Um jantar que ninguém esqueceu
O restaurante estava quase cheio. Conversas cruzadas, talheres a bater nos pratos, o ruído normal de uma noite comum. Quando o filho entrou com o pai, muitos repararam no andar lento do velho e nas mãos trémulas agarradas ao braço do filho.
Sentaram-se. O pai tentava comer, mas a colher tremia, a comida caía, o copo quase se virava. Alguns clientes desviaram o olhar. Outros ficaram a observar, em silêncio.
O filho parecia não notar nada. Limpava o pai com o guardanapo, cortava a comida em pedaços pequenos, aproximava o prato, esperava. Ajudava com naturalidade, sem pressa, sem qualquer sinal de embaraço.
A certa altura, a colher caiu ao chão. O som ecoou pela sala. O filho apanhou-a, pediu outra ao empregado de mesa e continuou a refeição como se nada tivesse acontecido.
Pouco a pouco, o ambiente mudou. As conversas abrandaram. Algumas pessoas já não comiam: observavam apenas.

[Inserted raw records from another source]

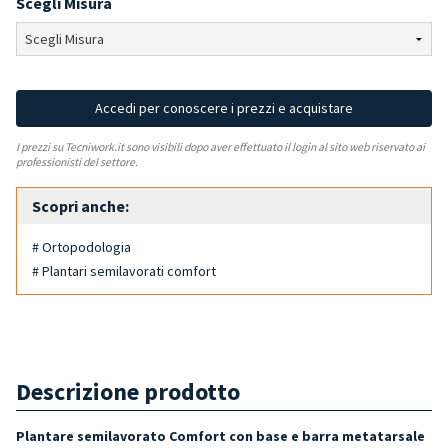
Scegli Misura
Accedi per conoscere i prezzi e acquistare
I prezzi su Tecniwork.it sono visibili dopo aver effettuato il login al sito web riservato ai
professionisti del settore.
Scopri anche:
# Ortopodologia
# Plantari semilavorati comfort
Descrizione prodotto
Plantare semilavorato Comfort con base e barra metatarsale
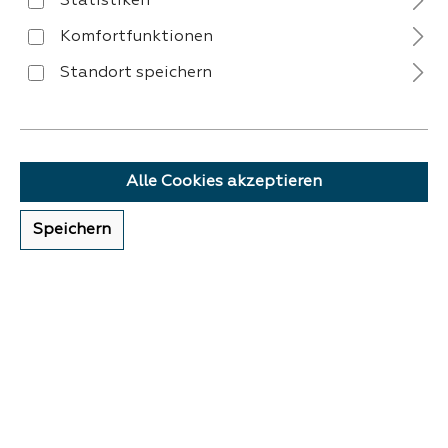
Statistiken
Komfortfunktionen
Standort speichern
VERSAND
Alle Cookies akzeptieren
Speichern
ZAHLUNG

No fim, o filho pediu a conta. O dono do restaurante aproximou-se, mas não lha entregou.
— Hoje não — disse simplesmente. — Hoje fui eu que aprendi.
Quando pai e filho se levantaram para sair, alguém começou a bater palmas. Depois outro. Em segundos, todo o restaurante estava de pé, a aplaudir em silêncio.
O pai não percebeu bem porquê. O filho apertou-lhe o braço e seguiram caminho.
A tigela que ninguém queria herdar
Quando o pai já não conseguiu viver sozinho, foi morar com o filho. No início, sentava-se à mesa com todos. Mas os tremores aumentaram, a comida caía, um prato partiu-se.
— É melhor assim — disse a nora, colocando-lhe a comida numa tigela de madeira. — Não se parte.
O velho passou a comer à parte, num canto da cozinha. Não protestava. Baixava os olhos e comia devagar.
O neto, ainda pequeno, observava tudo.
Um dia, o pai encontrou o filho sentado no chão da sala, a brincar com pedaços de madeira. Estava concentrado, a construir alguma coisa.
— O que estás a fazer? — perguntou-lhe.
— Uma tigela.
— Uma tigela? Para quê?
O miúdo respondeu com toda a naturalidade:
— Para ti, pai. Para quando fores velho e comeres sozinho, como o avô.
O silêncio instalou-se na sala. O pai olhou para o filho, depois para o avô, depois para a tigela de madeira.
Nessa noite, o velho voltou a sentar-se à mesa. A tigela foi retirada. Ninguém fez discursos.
O menino nunca acabou a sua.
Na Festa da Sagrada Família, talvez valha a pena perguntarmo-nos menos o que dizemos aos nossos filhos e mais o que os nossos gestos lhes estão a ensinar.
Porque, na família, aprende-se sobretudo pelo que se vê.